Resident inspired to pursue career at EAH Housing after growing up in EAH community

Park Place apartments eah housing

Morgan Hill, California, November 2018 – Adilene, an EAH Housing resource coordinator, knows better than anyone the value of stable housing in an EAH community. That’s because she grew up in one — Park Place in Morgan Hill, Calif., formerly known as Village Avanté.

Now 28, Adilene has been working for EAH Housing for three years. She serves two EAH communities in Morgan Hill, helping seniors at one and families at another. As a resource coordinator, she connects residents to appropriate local agencies that can help them stay self-reliant and financially stable.

Money was tight when Adilene, the eldest of four siblings, was a child. While her mother looked after them, her father did concrete work and pavement construction. “If me and my family hadn’t lived under an EAH roof I don’t know where we would be,” she says.

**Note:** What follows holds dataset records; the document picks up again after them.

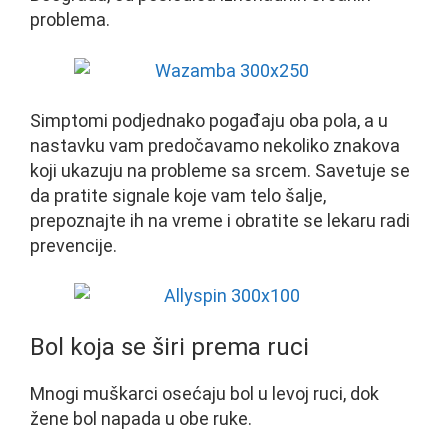
problema.
Simptomi podjednako pogađaju oba pola, a u
nastavku vam predočavamo nekoliko znakova
koji ukazuju na probleme sa srcem. Savetuje se
da pratite signale koje vam telo šalje,
prepoznajte ih na vreme i obratite se lekaru radi
prevencije.
Bol koja se širi prema ruci
Mnogi muškarci osećaju bol u levoj ruci, dok
žene bol napada u obe ruke.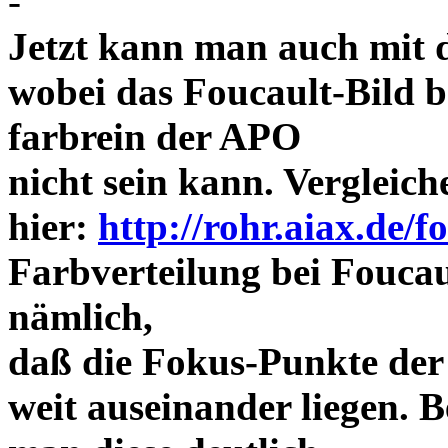
-
Jetzt kann man auch mit 
wobei das Foucault-Bild b
farbrein der APO
nicht sein kann. Vergleich
hier:
http://rohr.aiax.de/f
Farbverteilung bei Foucaul
nämlich,
daß die Fokus-Punkte der
weit auseinander liegen.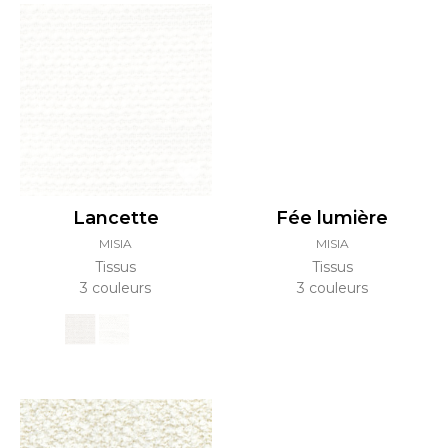
Lancette
Fée lumière
MISIA
MISIA
Tissus
Tissus
3 couleurs
3 couleurs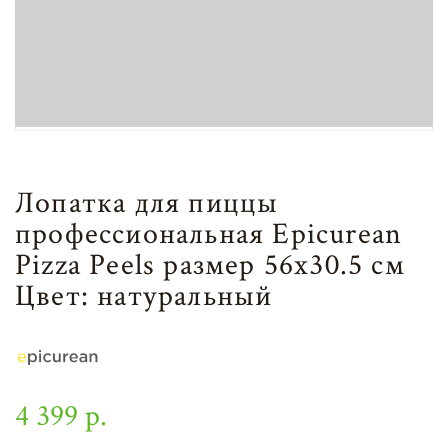
Лопатка для пиццы
профессиональная Epicurean
Pizza Peels размер 56x30.5 см
Цвет: натуральный
4 399 р.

“Growing up as an EAH kid I learned to value the friendships I made and my community’s diversity,” she adds. “I met kids from different places and learned about their cultural beliefs and cultural experiences. Some were Latino, some were African American, some were white, some from South Asia. Growing up there was a total blessing for me.”

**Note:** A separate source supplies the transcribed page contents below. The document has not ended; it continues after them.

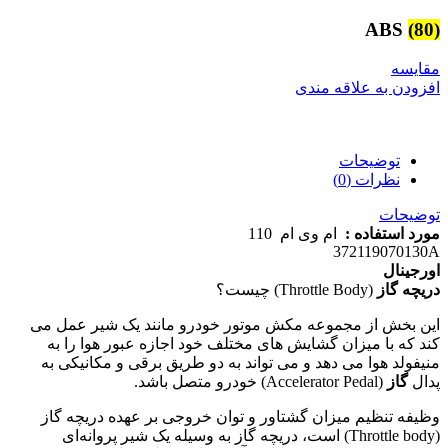
ABS
(80)
مقایسه
افزودن به علاقه مندی
توضیحات
نظرات (0)
توضیحات
مورد استفاده :
ام وی ام 110
372119070130A
اورجینال
دریچه گاز
(Throttle Body) چیست؟
این بخش از مجموعه مکش موتور خودرو مانند یک شیر عمل می
کند که با میزان گشایش های مختلف خود اجازه عبور هوا را به
منیفولد هوا می دهد و می تواند به دو طریق برقی و مکانیکی به
پدال
گاز
(Accelerator Pedal) خودرو متصل باشد.
وظیفه تنظیم میزان گشتاور و توان خروجی بر عهده دریچه گاز
(Throttle body) است، دریچه گاز به وسیله یک شیر پروانه‌ای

As a teen, Adilene was fortunate to find encouragement from a few thoughtful adults, including Chiquy Mejia, a Morgan Hill recreation program coordinator. Adilene met Mejia at a Morgan Hill rec center and later worked for her as a volunteer. “She definitely touched my life, influencing me to do good things, to always be positive about everything,” she says.

Another influence was Luis Valdez, a famed film and theater director she met when he visited her high school. “You’re a Latina woman, you have so much to give to the world,” he said. “Follow your dreams.”

And Adilene has. Her desire to help kids like herself make wise life choices led her to college and an internship at a homeless shelter, which reinforced for her the importance of secure housing.

“Stable housing is an opportunity,” says Adilene. “For my family, it was definitely a beginning and an opportunity — for growth and happiness. I believe in the EAH motto, that ‘A roof is just the beginning.’ For a lot of people, for a lot of families, for a lot of seniors, it is just the beginning.”

The internship was just one step on Adilene’s path to becoming the first in her family to complete a four-year college degree. After attending Gavilan College in Morgan Hill she transferred to California State University Monterey Bay where she completed a BA in social work. To earn money for school she worked summers on assembly lines in Gilroy and Watsonville, packing frozen foods.

Her hard work and focus have paid off. Now Adilene pays forward her good fortune and fulfills her dreams helping EAH Housing residents and their children. “Growing up exposed to all I experienced gave me the inspiration to help kids in my community, to create mentoring relationships with them,” she says. “They should be doing recreational activities, they should have someone there who can play with them, who can listen to them.”